Inicialmente, a Secretaria de Estado de Justiça e Segurança Pública (Sejusp) negou que houvesse ocorrido uma rebelião e informou ao Agora que a situação foi rapidamente controlada pelos policiais penais. Horas depois, a própria secretaria confirmou a morte do preso envolvido na ocorrência.
Posicionamento
De acordo com a versão oficial, a confusão começou durante as visitas em um dos pavilhões da unidade. Segundo a Sejusp, policiais penais perceberam quando um visitante lançou uma sacola do pátio para o interior de uma cela. Diante da situação, os servidores entraram no local e flagraram um detento tentando engolir o material que havia recebido.
— Ao mesmo tempo, detentos e visitantes iniciaram uma subversão da ordem, lançando água, alimentos e objetos nos policiais penais — informou a Sejusp em nota encaminhada ao Agora.
A situação mobilizou equipes da unidade e também a Polícia Militar, acionada para apoio na área externa do presídio.
Rumores de rebelião
Ainda durante a tarde de domingo, visitantes que estavam na porta da unidade e informações divulgadas nas redes sociais passaram a relatar a ocorrência como uma rebelião.
Vídeos e mensagens compartilhados por aplicativos mostravam movimentação de viaturas e visitantes deixando o local.
Em nota enviada ao Agora ainda no domingo, a Sejusp negou qualquer alteração mais grave dentro da unidade.
— Dentro do presídio, a situação está controlada e sem intercorrências. A unidade segue sua rotina normalmente — informou a pasta.
Morte do detento
Um dia depois, a secretaria confirmou que o detento envolvido na ocorrência morreu após passar mal.
Segundo a versão oficial, policiais encontraram com ele buchas de substância semelhante à cocaína. Havia ainda a suspeita de que ele tivesse ingerido outras porções da mesma substância.Após a abordagem, o preso foi encaminhado para uma cela de triagem.
De acordo com a Sejusp, foi nesse momento que ele começou a apresentar problemas de saúde.
— No local, Marcos sentiu-se mal e foi prontamente atendido pela equipe de saúde do presídio. Entretanto, diante da evolução do quadro, o Samu foi acionado.

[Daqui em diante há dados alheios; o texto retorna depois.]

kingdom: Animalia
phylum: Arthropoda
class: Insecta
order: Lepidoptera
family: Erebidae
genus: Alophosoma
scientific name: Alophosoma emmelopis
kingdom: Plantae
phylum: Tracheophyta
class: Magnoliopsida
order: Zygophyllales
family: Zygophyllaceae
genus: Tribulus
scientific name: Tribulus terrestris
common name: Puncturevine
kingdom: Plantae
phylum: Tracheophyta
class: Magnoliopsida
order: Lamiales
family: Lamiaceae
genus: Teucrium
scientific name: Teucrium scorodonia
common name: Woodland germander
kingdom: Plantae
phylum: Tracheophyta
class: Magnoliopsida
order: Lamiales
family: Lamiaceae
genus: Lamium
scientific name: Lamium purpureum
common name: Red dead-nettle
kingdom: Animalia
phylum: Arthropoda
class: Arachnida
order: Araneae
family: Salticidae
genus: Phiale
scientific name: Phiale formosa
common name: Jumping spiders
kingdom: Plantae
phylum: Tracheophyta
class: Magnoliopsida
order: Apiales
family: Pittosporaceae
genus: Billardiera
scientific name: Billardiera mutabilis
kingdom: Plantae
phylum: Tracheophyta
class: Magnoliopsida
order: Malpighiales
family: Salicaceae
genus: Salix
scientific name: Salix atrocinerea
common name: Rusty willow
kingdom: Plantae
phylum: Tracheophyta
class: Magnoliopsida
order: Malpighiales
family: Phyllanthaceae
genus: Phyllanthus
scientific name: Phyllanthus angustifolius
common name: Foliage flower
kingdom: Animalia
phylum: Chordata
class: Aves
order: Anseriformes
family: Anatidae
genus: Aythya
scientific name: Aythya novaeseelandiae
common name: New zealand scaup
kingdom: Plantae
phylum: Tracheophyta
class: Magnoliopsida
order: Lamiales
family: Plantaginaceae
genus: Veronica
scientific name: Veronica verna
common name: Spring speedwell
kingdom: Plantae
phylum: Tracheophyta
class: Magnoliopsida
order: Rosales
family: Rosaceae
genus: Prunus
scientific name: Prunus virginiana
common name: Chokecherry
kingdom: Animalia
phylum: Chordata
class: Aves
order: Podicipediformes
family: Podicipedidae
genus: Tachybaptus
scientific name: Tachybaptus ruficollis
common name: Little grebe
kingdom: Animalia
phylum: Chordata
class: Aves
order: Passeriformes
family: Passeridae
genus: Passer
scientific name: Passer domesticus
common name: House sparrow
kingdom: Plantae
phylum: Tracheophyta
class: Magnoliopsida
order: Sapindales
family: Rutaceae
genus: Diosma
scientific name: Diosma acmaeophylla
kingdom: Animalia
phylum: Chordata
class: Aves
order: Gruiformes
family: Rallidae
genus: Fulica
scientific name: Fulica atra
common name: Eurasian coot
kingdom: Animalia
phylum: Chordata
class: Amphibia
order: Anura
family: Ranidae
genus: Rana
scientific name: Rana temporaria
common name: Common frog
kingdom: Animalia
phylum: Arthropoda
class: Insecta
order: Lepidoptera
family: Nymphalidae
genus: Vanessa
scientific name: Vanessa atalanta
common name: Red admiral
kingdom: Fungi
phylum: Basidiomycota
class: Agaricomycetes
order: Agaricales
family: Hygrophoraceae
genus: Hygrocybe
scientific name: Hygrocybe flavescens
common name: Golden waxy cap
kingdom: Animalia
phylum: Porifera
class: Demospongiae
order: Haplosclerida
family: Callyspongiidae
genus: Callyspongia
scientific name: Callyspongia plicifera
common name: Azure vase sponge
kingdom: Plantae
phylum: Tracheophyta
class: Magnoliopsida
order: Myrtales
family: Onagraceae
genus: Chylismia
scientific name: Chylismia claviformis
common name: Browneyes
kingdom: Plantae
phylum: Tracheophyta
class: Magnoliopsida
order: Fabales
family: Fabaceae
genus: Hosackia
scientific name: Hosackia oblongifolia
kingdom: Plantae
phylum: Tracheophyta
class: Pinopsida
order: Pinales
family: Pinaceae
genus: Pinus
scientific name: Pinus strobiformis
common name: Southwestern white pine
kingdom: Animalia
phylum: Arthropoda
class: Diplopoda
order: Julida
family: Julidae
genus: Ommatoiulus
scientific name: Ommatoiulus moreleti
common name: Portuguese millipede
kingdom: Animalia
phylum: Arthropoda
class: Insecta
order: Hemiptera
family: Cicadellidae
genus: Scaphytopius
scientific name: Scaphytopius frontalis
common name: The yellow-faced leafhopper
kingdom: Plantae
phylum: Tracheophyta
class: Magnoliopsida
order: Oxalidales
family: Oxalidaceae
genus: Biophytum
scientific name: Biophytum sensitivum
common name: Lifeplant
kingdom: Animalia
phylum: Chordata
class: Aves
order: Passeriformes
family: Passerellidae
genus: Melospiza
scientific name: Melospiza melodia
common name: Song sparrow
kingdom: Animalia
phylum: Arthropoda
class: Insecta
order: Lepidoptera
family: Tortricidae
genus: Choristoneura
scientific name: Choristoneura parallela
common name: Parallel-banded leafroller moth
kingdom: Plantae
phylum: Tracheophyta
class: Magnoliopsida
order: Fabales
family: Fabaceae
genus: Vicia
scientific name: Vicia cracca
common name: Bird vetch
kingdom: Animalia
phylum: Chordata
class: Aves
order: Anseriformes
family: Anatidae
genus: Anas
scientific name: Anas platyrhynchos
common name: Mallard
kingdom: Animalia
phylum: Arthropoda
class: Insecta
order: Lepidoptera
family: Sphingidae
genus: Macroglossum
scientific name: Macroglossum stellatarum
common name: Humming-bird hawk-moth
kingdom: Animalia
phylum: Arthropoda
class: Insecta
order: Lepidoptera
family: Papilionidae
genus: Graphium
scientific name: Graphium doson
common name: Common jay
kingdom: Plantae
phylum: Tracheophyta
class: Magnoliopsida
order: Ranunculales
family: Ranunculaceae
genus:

Apesar de todos os procedimentos realizados pelos profissionais, o preso foi a óbito — informou a secretaria.
A causa da morte ainda deverá ser esclarecida durante as investigações.
Visitantes contestam versão
Enquanto a Sejusp atribui o quadro clínico à possível ingestão da substância apreendida, familiares e pessoas que estiveram na porta da unidade apresentaram uma versão diferente.
Segundo relatos compartilhados nas redes sociais e em grupos de mensagens, o detento teria sido agredido por policiais penais durante a ocorrência.
Até o fechamento desta edição, às 12h de ontem, não havia confirmação oficial sobre essa versão.
A Polícia Civil ficará responsável por apurar todas as circunstâncias do caso, incluindo a dinâmica da ocorrência, a causa da morte e as alegações apresentadas por familiares.
Histórico prisional
Conforme informações da Sejusp, o detento estava custodiado no Presídio Floramar desde 13 de julho de 2025.
A secretaria informou ainda que ele possuía passagens pelo sistema prisional desde abril de 2008.
O nome dele passou a ser amplamente citado nas redes sociais após a confirmação da morte, aumentando a repercussão do caso em Divinópolis.
Investigação
A Secretaria de Estado de Justiça e Segurança Pública informou que a apuração criminal ficará a cargo da Polícia Civil.
A expectativa é que exames periciais, laudos médicos e depoimentos de servidores, visitantes e detentos ajudem a esclarecer o que ocorreu durante a ocorrência registrada no domingo.
O caso segue sob investigação e, até o fechamento desta edição, não houve divulgação oficial sobre a causa definitiva da morte do preso.